“O Brasil no espelho” é uma importante contribuição ao
entendimento da sociedade brasileira
No recém-lançado “O Brasil no espelho” (Globo Livros),
Felipe Nunes apresenta um amplo estudo sobre os valores dos brasileiros,
baseado em pesquisa conduzida pela Quaest a pedido da TV Globo. A obra joga luz
sobre o que os brasileiros pensam sobre fé, família, arranjos familiares,
confiança e segurança, oferecendo um retrato detalhado que ajuda a compreender
não apenas o que pensam, mas por que pensam assim.
O livro traz mais dados interessantes do que é possível
relatar aqui. Alguns reforçam informações conhecidas por outras pesquisas,
outros permitem ver o que já se sabia sob outra perspectiva — algumas
informações, porém, são inteiramente novas.
A tese principal é que família e fé unem o
Brasil. Embora 14% dos brasileiros não tenham religião, quase todos (96%)
acreditam que “Deus está no comando”, sugerindo uma religiosidade latente mesmo
entre os não religiosos. Outra unanimidade é a centralidade da família. O mesmo
percentual de 96% concorda que “A família é a coisa mais importante da vida”.
O livro mostra um Brasil que rejeita o racismo,
razoavelmente reconhece os direitos das mulheres (embora não reconheça o
machismo), mas ainda tem muita dificuldade em aceitar a homossexualidade.
Aparentemente a maioria dos brasileiros aceita que seja praticada entre quatro
paredes (95% concordam que a vida sexual de alguém não interessa a mais
ninguém), mas tem dificuldade em lidar com sua expressão pública (66% acham que
homem gay não precisa ser afeminado, e 43% se incomodam em ver gays e lésbicas
se beijando). Apenas 52% aceitam o casamento do mesmo sexo (ao mesmo tempo, 75%
concordam que o casamento é a união de quem se ama, independentemente do
gênero).
O livro propõe dois tipos de recortes novos para entender o
Brasil. O primeiro é por gerações. Nunes prefere nomear as gerações de acordo
com a experiência nacional brasileira, mas o recorte temporal corresponde
aproximadamente à convenção internacional: geração Bossa Nova (geração Boomer),
geração Ordem e Progresso (geração X), geração redemocratização (millennials ou
geração Y) e a geração .com (geração Z). Entre os traços de diferença
geracional mais interessantes, vemos as gerações mais novas trocar o catolicismo
por denominações evangélicas e também por outras religiões. Descobrimos também
que as mais jovens ficam menos de direita (a mais jovem é curiosamente mais de
centro) e com orientação não heterossexual mais frequente (11% da geração .com
é bissexual).
A principal contribuição teórica do livro é apresentar uma
divisão da sociedade brasileira em nove segmentos: militantes de esquerda,
progressistas, dependentes do Estado, liberais sociais, empreendedores
individuais, conservadores cristãos, agro, empresários e extrema direita. Uma
divisão semelhante havia aparecido rapidamente no livro anterior de Nunes (com
Thomas Traumann, “Biografia do abismo”), mas aqui ela ganha um novo segmento e
é apresentada em mais detalhes.
A nomeação dos grupos e sua complexidade sugerem uma
tipologia fina dos agrupamentos que compõem a sociedade brasileira. A divisão
mostra agrupamentos sociais com tendências políticas —militantes de esquerda,
progressistas e dependentes do Estado, com inclinações de esquerda;
empreendedores, conservadores, agro, empresários e extrema direita, com
inclinações de direita; e liberais sociais, com inclinação de centro. Essas
tendências políticas parecem se encaixar com ocupações e situações sociais como
as que separam pequenos empreendedores, empresários, trabalhadores do campo e
fazendeiros (agro) e pobres que recebem Bolsa Família (dependentes do Estado).

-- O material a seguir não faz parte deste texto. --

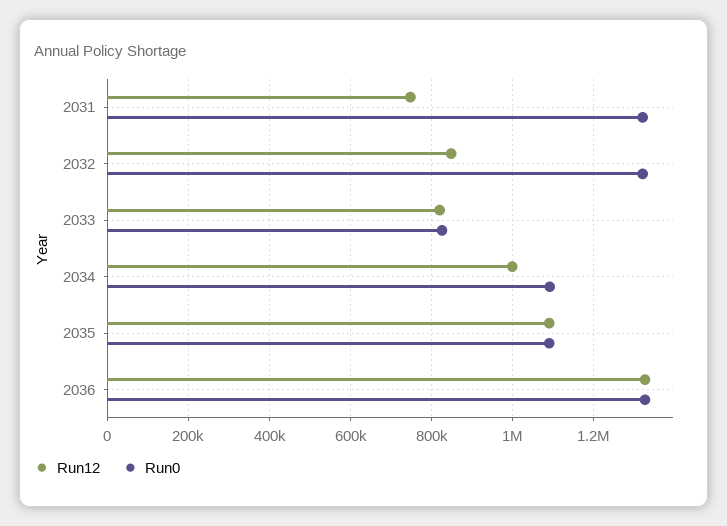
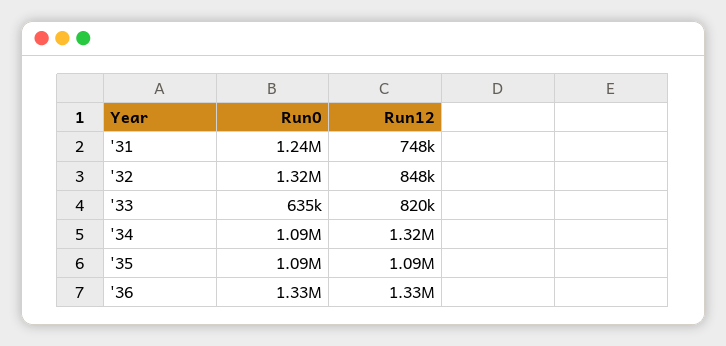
  {
    "Run12": {
      "2031": 748000,
      "2032": 848000,
      "2033": 820000,
-     "2034": 1000000,
+     "2034": 1320000,
      "2035": 1090000,
      "2036": 1330000
    },
    "Run0": {
-     "2031": 1320000,
+     "2031": 1240000,
      "2032": 1320000,
-     "2033": 820000,
+     "2033": 635000,
      "2034": 1090000,
      "2035": 1090000,
      "2036": 1330000
    }
  }

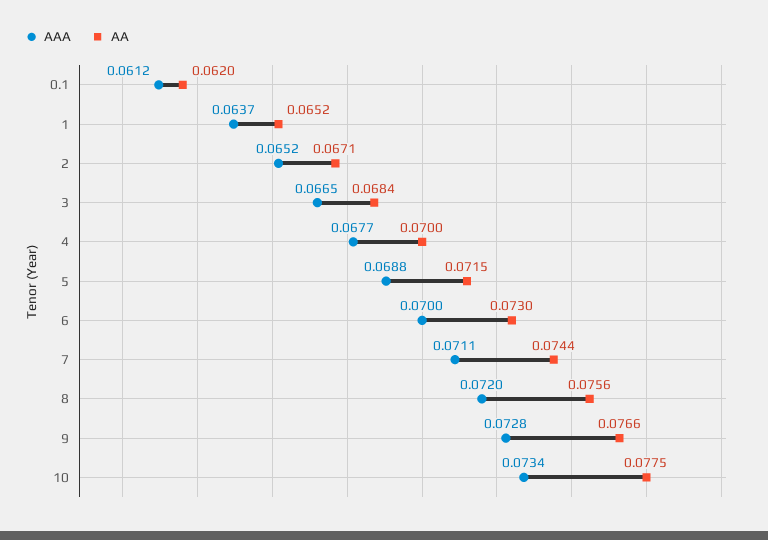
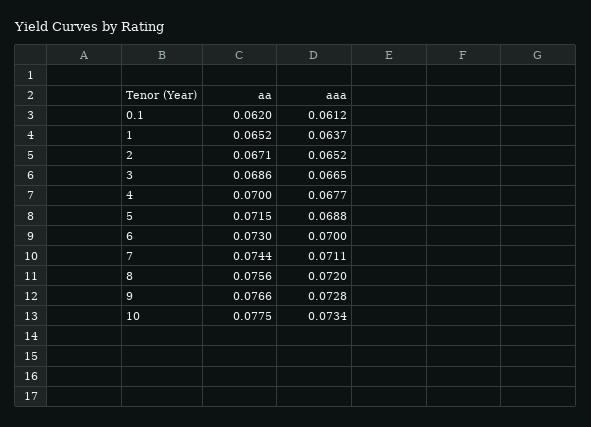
  {
    "AAA": {
      "0.1": 0.0612,
      "1": 0.0637,
      "2": 0.0652,
      "3": 0.0665,
      "4": 0.0677,
      "5": 0.0688,
      "6": 0.07,
      "7": 0.0711,
      "8": 0.072,
      "9": 0.0728,
      "10": 0.0734
    },
    "AA": {
      "0.1": 0.062,
      "1": 0.0652,
      "2": 0.0671,
-     "3": 0.0684,
+     "3": 0.0686,
      "4": 0.07,
      "5": 0.0715,
      "6": 0.073,
      "7": 0.0744,
      "8": 0.0756,
      "9": 0.0766,
      "10": 0.0775
    }
  }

Embora tenhamos no livro algumas pistas de como esses segmentos foram
construídos e a apresentação de algumas de suas características, Nunes segue
devendo uma descrição mais detalhada para avaliarmos a força do modelo — quem
sabe mereça um artigo acadêmico?
Uma observação formal: o livro poderia ter tido revisão mais
cuidadosa. Muitas tabelas não apresentam as perguntas, e o leitor é obrigado a
inferi-las do texto. Algumas discussões levam o autor a citar dados de outras
fontes (como IBGE ou pesquisa “World values survey”), e nem sempre a fonte
mencionada num determinado trecho é clara, gerando dúvida.
“O Brasil no espelho” é uma importante contribuição ao
entendimento da sociedade brasileira. Ele organiza um volume impressionante de
informações e propõe chaves interpretativas novas que podem ajudar o país a
redefinir seu caminho depois de olhar com atenção para si mesmo.